Ecolab Inc. announced that it has agreed to acquire privately held Champion Technologies and its related company Corsicana Technologies (hereafter collectively referred to as Champion) in a transaction valued at approximately $2.2 billion, to be paid through a mix of approximately 75% cash and 25% stock. Champion is a Houston, Texas-based global energy specialty products and services company with approximately 3,300 employees in more than 30 countries delivering product and service-based offerings to the oil and gas industry. 2011 sales were $1.2 billion. Closing is expected to occur by year-end 2012, subject to regulatory clearance and other customary closing conditions.
Douglas M. Baker, Jr., Ecolab’s Chairman and Chief Executive Officer commented on the announcement, saying, “This transaction represents a rare opportunity to build on our position in a fast growing market by improving our geographic coverage and technology offerings. As a premier company and proven innovator committed to delivering outstanding technology and service, Champion represents a very attractive business that opportunistically became available, enabling us to acquire an outstanding operator. Champion’s technology and product strengths in the U.S. and Canada are very complementary to our innovative technology and services in the offshore and international energy markets. We are excited by the additional solutions we will be able to bring to our customers and the strong growth potential this opportunity offers for our combined operations as we continue to target the “new energy” opportunities which require significantly more of the products and services that both we and Champion provide.”
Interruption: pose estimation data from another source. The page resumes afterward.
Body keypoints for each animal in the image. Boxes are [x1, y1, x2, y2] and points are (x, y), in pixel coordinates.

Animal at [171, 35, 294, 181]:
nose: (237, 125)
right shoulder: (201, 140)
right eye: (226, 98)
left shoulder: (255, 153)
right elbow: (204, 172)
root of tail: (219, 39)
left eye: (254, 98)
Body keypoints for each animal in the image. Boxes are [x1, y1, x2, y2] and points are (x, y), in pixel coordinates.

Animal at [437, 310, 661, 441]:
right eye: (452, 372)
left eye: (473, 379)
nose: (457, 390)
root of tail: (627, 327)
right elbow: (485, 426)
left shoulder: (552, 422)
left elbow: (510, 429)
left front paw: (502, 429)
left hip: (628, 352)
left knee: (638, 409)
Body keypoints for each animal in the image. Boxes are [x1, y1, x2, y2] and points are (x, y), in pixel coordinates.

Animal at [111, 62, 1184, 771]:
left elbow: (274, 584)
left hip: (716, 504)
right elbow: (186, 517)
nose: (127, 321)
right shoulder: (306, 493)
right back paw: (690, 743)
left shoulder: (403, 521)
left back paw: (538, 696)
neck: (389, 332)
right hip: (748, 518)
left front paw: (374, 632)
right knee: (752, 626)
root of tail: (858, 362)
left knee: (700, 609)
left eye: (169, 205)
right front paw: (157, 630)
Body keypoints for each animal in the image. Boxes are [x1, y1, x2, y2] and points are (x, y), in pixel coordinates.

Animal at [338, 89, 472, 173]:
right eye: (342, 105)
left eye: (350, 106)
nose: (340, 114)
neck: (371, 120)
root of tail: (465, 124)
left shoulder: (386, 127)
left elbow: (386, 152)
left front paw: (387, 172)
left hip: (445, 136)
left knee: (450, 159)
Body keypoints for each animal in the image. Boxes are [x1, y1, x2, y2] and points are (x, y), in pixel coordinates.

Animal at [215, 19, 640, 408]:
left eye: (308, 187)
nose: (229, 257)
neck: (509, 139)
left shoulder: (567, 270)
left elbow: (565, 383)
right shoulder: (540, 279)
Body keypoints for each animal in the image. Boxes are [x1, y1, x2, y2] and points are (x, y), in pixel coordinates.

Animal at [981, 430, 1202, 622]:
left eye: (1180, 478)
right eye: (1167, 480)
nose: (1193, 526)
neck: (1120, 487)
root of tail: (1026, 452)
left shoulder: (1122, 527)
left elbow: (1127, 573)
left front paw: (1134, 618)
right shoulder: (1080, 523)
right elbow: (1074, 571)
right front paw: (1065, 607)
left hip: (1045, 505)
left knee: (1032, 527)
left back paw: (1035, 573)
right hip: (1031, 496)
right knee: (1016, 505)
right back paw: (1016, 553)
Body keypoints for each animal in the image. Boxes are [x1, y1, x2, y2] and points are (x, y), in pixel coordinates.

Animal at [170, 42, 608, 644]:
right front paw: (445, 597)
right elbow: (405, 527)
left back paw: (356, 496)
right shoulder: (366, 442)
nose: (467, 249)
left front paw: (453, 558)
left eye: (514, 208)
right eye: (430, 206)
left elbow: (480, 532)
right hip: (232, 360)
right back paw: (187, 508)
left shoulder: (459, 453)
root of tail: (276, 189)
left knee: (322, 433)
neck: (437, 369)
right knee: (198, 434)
Baker continued, saying, “The deal is terrific financially as well. Like our current Nalco Global Energy Services business, Champion offers very attractive growth and an annuity-like revenue model generating steady and predictable earnings patterns similar to our legacy Ecolab businesses. It is also highly synergistic, driving a run-rate of $150 million in cost synergies by the end of 2015. As a result, we expect it to be accretive to sales growth, accretive to EBITDA margins and accretive to adjusted EPS.”